• _Exercise tasks_
1. According to the structured reading routines guide, how many high-leverage words should be pre-taught before reading starts?
2. Extend the structured reading routines guide past its last line.

• _Exercise passage_

┄┄┄┄┄┄┄┄┄┄┄┄┄┄┄┄┄┄┄┄

SEND Learning Strategy
LS019: Structured reading routines
Make reading a predictable process so text is not a hidden barrier to learning.
Teach one simple routine and use it consistently: preview -> chunk -> capture -> check. The goal is not more reading; it is accessible reading that reliably produces understanding.
Back to SEND learning strategiesImplementation steps
- Choose a single routine that fits your subject texts and keep it consistent for at least a half-term.
- Model the routine using a short, high-success text first (so students learn the method, not just the content).
- Teach chunking rules (where to stop, what to do at each stop).
- Add a capture method (one-sentence summary, key-term list, or short retrieval question).
- Build a check step (pair paraphrase, mini-quiz, or read-cover-recall of key lines).
- Pre-plan accessible copies and chunk points so reading tasks do not start with board-copy or format barriers.
- Define which vocabulary or command words need pre-teaching before the reading routine starts.
Classroom routines
- Preview (30 seconds): title, headings, images, and any key words on the board.
- Chunk: read a short section (3-6 lines or one paragraph), then stop.
- Capture: write one sentence ('This section is mainly about...') or three key terms.
- Check: answer one or two retrieval questions or do a quick pair paraphrase ('Tell your partner what that paragraph means').
- Use selective highlighting rules: highlight only key terms or phrases that answer the question (not whole paragraphs).
- Use read-cover-recall for key definitions: read -> cover -> write or say -> check.
- Preview headings, visuals, and key words before reading, then chunk and capture in a consistent sequence.
- Use pair paraphrase with enough wait time so slower processing does not become a participation penalty.
- Keep the reading routine visible (preview, chunk, capture, check) while students work independently.
Adaptation guidance
- Provide dual-format input: printed copy and on-screen with larger font or spacing where needed.
- Use short teacher read-aloud for the first chunk, then shared or paired reading.
- Reduce chunk size and increase checks for slow processing or working-memory barriers.
- Pre-teach 2-3 high-leverage words (not 15) before reading starts.
- Offer alternative access routes (audio, captioned video, simplified layout) while keeping the same learning goal.
- Use accessible print/layout, reduced chunk size, and command-word clarification before comprehension questions.
- Provide audio or adult-modelled first chunk while keeping the same comprehension goal.
- Use copies of text and questions together to reduce split attention between locations.
Staff language prompts
- In one sentence, what was that paragraph mainly about?
- Which word or phrase is the key idea we need to remember?
- Tell your partner what it means: no quoting, use your own words.
- Cover the text: can you recall the definition accurately?
- Which part of the text answers the question? Point to it.
- Preview first, then read one chunk, then capture the main idea in one sentence.
- Take thinking time before the paraphrase; accuracy matters more than speed.
Pitfalls to avoid
- Telling students to 'just read it' without a process.
- Using highlighting as decoration rather than evidence selection.
- Chunks that are too long, with no capture or check step.
- Assuming silent reading equals comprehension.

┄┄┄┄┄┄┄┄┄┄┄┄┄┄┄┄┄┄┄┄

• _Recorded data_
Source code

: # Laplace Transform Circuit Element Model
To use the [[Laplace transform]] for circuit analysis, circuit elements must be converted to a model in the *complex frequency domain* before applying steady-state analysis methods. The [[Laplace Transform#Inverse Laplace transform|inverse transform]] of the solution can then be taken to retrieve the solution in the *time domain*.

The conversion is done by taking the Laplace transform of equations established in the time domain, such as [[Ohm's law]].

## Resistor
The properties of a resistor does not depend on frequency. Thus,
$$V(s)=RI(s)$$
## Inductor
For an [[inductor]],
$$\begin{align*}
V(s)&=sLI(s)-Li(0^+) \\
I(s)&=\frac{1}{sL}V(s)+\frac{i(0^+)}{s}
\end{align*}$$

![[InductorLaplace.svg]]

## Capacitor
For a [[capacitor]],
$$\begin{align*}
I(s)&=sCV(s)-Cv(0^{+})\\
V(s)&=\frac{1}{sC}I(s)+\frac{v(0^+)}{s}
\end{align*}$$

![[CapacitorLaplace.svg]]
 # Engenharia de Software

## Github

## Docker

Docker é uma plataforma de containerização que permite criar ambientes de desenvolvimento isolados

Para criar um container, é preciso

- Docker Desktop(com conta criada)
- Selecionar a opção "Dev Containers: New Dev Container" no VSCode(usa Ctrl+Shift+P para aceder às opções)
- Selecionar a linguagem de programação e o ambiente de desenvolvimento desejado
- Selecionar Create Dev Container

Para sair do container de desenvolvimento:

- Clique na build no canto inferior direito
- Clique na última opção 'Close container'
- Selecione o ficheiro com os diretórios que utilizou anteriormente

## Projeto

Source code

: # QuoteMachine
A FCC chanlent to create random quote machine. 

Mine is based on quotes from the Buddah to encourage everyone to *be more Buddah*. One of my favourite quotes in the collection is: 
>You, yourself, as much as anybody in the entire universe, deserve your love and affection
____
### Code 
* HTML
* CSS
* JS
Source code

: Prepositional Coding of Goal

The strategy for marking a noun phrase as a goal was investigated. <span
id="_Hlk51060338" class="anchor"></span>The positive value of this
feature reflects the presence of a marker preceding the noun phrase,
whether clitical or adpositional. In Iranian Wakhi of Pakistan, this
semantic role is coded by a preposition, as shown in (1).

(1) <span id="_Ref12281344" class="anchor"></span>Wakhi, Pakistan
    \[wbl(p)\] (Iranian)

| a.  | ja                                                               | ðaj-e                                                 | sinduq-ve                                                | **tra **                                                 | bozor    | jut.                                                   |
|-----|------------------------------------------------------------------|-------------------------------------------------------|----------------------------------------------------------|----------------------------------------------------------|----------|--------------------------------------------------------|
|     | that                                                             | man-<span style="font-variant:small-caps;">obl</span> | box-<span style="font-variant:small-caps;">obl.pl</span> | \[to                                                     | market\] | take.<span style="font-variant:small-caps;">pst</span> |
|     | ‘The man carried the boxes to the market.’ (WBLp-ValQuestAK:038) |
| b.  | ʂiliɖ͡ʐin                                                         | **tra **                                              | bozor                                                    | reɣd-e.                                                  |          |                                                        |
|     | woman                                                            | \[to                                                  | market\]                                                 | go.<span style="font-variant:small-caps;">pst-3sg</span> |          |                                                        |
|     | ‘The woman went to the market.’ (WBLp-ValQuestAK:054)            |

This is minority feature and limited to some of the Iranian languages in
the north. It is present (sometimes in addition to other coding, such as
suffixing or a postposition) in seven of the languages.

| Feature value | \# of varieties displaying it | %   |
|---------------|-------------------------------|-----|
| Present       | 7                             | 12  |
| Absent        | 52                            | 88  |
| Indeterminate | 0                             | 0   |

┄┄┄┄┄┄┄┄┄┄┄┄┄┄┄┄┄┄┄┄

• _Answers provided_
1. Two to three, not 15.

2.
- Changing reading routines frequently so students have to relearn the method each lesson.
- Setting reading plus question tasks without a visible chunk-capture-check process.
Impact checks
- More students able to extract meaning from subject texts independently.
- Improved accuracy when answering text-based questions.
- Reduced cognitive overload and better sustained attention during reading tasks.
- Better retention of key definitions and explanations from texts.
- Track whether structured reading routines reduce non-starts and improve text-question accuracy.
Escalation and specialist review indicators
- Reading comprehension remains very weak despite consistent structured routines.
- Marked distress or shutdown during reading tasks.
- Significant decoding or language barriers indicate need for targeted specialist intervention.
Evidence / further reading
Key sources that inform this SEND learning strategy. These links are for implementation context and professional review.
- EEF: Special Educational Needs in Mainstream Schools
Education Endowment Foundation | Tier B
Classroom guidance
Secondary mainstream classroom context.
- EEF Toolkit: Metacognition and Self-regulation
Education Endowment Foundation | Tier A
Evidence review
Secondary mainstream classroom context.
- Hampshire County Council: OAP and SEND support (March 2025)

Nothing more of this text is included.